> Cosa fare
• 1. Nel testo sugli orientamenti pastorali, in quale territorio è radicata la Chiesa di cui si parla?
• 2. Elenca le cinque vie verso Firenze indicate nel testo sugli orientamenti pastorali.
• 3. Prosegui il testo sugli orientamenti pastorali a partire dal punto in cui si interrompe.

> Testo da leggere
# # # #
Orientamenti Pastorali 2015-2016
ORIENTAMENTI PASTORALI 2015-2016
Una Chiesa riconciliata, ambasciatrice di misericordia
Carissimi,
dopo la bella Sosta ecclesiale, il lavoro dei Laboratori, l’ascolto dei Consigli Pastorale e Presbiterale e l’attenzione alle voci dei tanti che, nelle nostre comunità, invocano il dono e il gesto della misericordia, è compito del Vescovo offrire gli Orientamenti Pastorali.
Raccolgo in essi, in modo sintetico, le tante voci, le parole condivise e presentate, le speranze, le ansie e le attese, tante e variegate, in modo da offrire una traccia per aiutare la nostra Chiesa, semper reformanda, a camminare sui sentieri della santità per rimanere permanentemente giovane.
È un atto che compio con gioia e come segno di responsabilità che il Pastore ha verso il suo gregge, il suo popolo, affinché a nessuno manchi il cibo sostanzioso, il latte spirituale (1Pt 2,2), per crescere verso la salvezza.
Dagli Orientamenti, attraverso il servizio degli Uffici Diocesani, devono scaturire i Percorsi pastorali e l’Agenda pastorale, segni ed indicazioni condivise per un cammino di Chiesa radicata nel territorio di Nocera Inferiore – Sarno.
Mi impegno con questi Orientamenti, volutamente stringati, ad offrire delle suggestioni in cinque punti, quasi a voler intercettare le cinque vie verso Firenze, vie sempre aperte e percorribili verso l’umano: uscire – annunciare – abitare – educare – trasfigurare, così da stare con discernimento, in comunione con Pietro, nella Chiesa italiana.
Ed è questo radicamento nella pastorale diocesana, sempre da riscoprire, in comunione effettiva ed affettiva con il Vescovo, la garanzia che il nostro lavoro pastorale, dovunque si svolga, riceve il sigillo della volontà di Dio.
Dall’ascolto sereno e sincero della nostra gente, dei battezzati (cf. EN, 75), due sembrano essere le richieste che ci rivolgono con insistenza:
– l‘esigenza della formazione;
– l’attenzione alle famiglie.
# # # #
> Dati grezzi
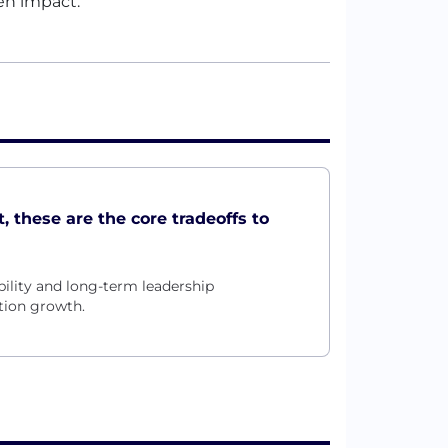
en impact.
, these are the core tradeoffs to
ility and long-term leadership
tion growth.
# # # #
> Risposte ai compiti
• 1. Nel territorio di Nocera Inferiore – Sarno.

• 2. uscire, annunciare, abitare, educare, trasfigurare

• 3.
È giunto il momento di ridare alla formazione il primato nella nostra pastorale. Formazione e non informazione, al cui compito assolvono, non sempre in modo corretto, i mezzi della comunicazione.
Pensando alla formazione, non diciamo che non ci sia e non sia stata fatta, ma non può più essere lasciata alla buona volontà di qualche parroco o di qualche ufficio e dispersa in tanti rivoli.
La formazione, per creare uomini nuovi ed evangelici, non può essere frastagliata, frantumata, ripetitiva e settoriale, quasi che ogni gruppo si deve industriare a mettere su un corso di formazione, a proprio gusto e piacimento. Deve essere compito della Diocesi, recuperando la competenza di tanti sacerdoti e dei fedeli laici che hanno studiato, pensare ad un modulo formativo, in modo che l’offerta formativa, intercettando la domanda che viene dal basso, possa offrire a tutti, in modo sistematico e variegato, il latte spirituale e il cibo solido per essere una Chiesa attenta alla crescita di tutti.
L’analfabetismo religioso, non poche volte, ha contagiato anche i nostri operatori pastorali che, se sempre sono ottimi animatori, non sempre sono buoni formatori.
Quando esplodono tensioni nelle nostre comunità e nella pietà popolare, ci accorgiamo come difetti la formazione e manchino i maestri-testimoni e come, per alcuni, è opzione la stessa partecipazione alla messa domenicale, cuore della vita cristiana.
Un modulo formativo, spalmato nel tempo e aperto a tutti, obbligatorio dal punto di vista morale, nel senso che non posso improvvisarmi operatore pastorale se non sento l’esigenza dell’approfondimento, può aiutare la nostra Chiesa a vivere la “pastorale dell’intelligenza” per evitare che essa, staccata dal dato teologico e magisteriale, scada a semplice ed inutile pastorizia. È bene insistere di meno sull’aspetto didattico, ma di più sulla finalità pastorale per avere credenti adulti e credibili.
Formati spiritualmente, culturalmente, teologicamente, saremo capaci non solo di formare, ma di accompagnare tutti e ognuno, attraverso i tornanti della nostra cultura, all’incontro con Lui, sempre cercato e amato.
La seconda esigenza, che viene fuori dall’ascolto dei Laboratori, è l’attenzione alle famiglie.
Bisogna ripensare, in sintonia con il Sinodo, una pastorale familiare, meno aggressiva e monotematica, non solo pronta a dare istruzioni per l’uso, ma capace di stare con le famiglie per imparare da esse nuovamente la grammatica dell’umano.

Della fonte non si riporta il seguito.